Did we learn anything worth remembering from WW1? In a sense, you might say that the main lesson of WW1 was WW2. That is, that if you believe your own rhetoric and end up comprehensively punishing the defeated for – well, for what, exactly? – and keep trying to squeeze the world into a series of pleasing but ill-fitting boxes – boxes with labels like Versailles Treaty, Sykes-Picot Agreement, Balfour Declaration – then you shouldn't be surprised if it all comes back to bite you in the arse as you sit on the lid. So, tragically, no, on the evidence of recent history it seems "we" (a.k.a. "they") have learned nothing much. Although, to adapt the Vietnam Era formulation, I suspect that if "they" were to give another proper war, that nobody would come.

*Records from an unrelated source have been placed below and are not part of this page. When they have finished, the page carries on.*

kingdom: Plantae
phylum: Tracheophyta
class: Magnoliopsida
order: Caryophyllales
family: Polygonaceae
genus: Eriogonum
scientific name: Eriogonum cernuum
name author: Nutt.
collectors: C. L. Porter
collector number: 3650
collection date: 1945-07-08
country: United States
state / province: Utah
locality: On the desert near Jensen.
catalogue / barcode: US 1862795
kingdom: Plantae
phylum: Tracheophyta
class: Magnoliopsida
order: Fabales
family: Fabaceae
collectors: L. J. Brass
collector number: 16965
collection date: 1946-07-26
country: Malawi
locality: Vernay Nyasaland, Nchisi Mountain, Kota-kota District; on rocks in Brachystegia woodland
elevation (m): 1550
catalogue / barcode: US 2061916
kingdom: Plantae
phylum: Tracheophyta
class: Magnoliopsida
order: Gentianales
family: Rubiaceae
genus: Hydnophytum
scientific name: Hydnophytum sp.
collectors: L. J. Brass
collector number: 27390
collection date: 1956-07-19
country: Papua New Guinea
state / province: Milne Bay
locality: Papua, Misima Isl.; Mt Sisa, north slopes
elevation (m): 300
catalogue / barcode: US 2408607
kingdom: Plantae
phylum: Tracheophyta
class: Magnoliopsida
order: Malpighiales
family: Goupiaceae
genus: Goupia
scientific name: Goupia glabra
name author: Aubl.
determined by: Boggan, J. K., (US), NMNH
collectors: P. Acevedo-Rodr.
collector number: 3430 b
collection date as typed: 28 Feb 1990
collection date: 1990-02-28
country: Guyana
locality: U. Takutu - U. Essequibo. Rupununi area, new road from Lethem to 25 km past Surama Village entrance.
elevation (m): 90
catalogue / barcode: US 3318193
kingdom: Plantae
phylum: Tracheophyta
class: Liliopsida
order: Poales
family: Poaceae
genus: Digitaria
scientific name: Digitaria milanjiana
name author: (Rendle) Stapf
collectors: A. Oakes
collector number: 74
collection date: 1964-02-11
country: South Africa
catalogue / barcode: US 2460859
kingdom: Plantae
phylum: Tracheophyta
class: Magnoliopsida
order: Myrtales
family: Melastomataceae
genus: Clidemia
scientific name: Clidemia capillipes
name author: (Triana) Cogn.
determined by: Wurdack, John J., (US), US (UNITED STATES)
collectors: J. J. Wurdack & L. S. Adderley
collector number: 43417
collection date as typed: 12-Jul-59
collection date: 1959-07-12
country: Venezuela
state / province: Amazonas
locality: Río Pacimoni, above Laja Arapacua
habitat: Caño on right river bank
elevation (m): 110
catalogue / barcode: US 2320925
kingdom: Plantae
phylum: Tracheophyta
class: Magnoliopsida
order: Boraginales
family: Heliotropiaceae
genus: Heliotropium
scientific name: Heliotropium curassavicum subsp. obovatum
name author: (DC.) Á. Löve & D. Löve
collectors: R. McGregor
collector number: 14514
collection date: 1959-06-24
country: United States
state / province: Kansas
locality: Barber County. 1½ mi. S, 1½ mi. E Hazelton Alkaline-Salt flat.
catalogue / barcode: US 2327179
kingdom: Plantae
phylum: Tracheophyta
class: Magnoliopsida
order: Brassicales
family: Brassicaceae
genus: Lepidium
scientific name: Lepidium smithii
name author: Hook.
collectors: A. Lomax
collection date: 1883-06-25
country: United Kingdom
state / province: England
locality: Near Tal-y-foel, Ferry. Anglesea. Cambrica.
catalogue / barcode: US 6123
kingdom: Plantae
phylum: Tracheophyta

And, what's more, they know they won't be able to make us turn up, next time, either.
From the trench magazine The Wipers Times
1. A particularly smug TV advertising campaign by the British department store for its food products ("This is not just any [insert food product], this is Marks & Spenser [food product]").
2 comments:
Charles Jagger’s Royal Artillery memorial is, in my opinion, particularly fine, and so too is the armed forces memorial in Staffordshire, though I’m probably biased about that one, as the sculptor was my ex-brother-in-law
Martyn,
I've always been impressed by Jagger's memorial at Paddington Station whenever I've passed through. I wonder how many he made?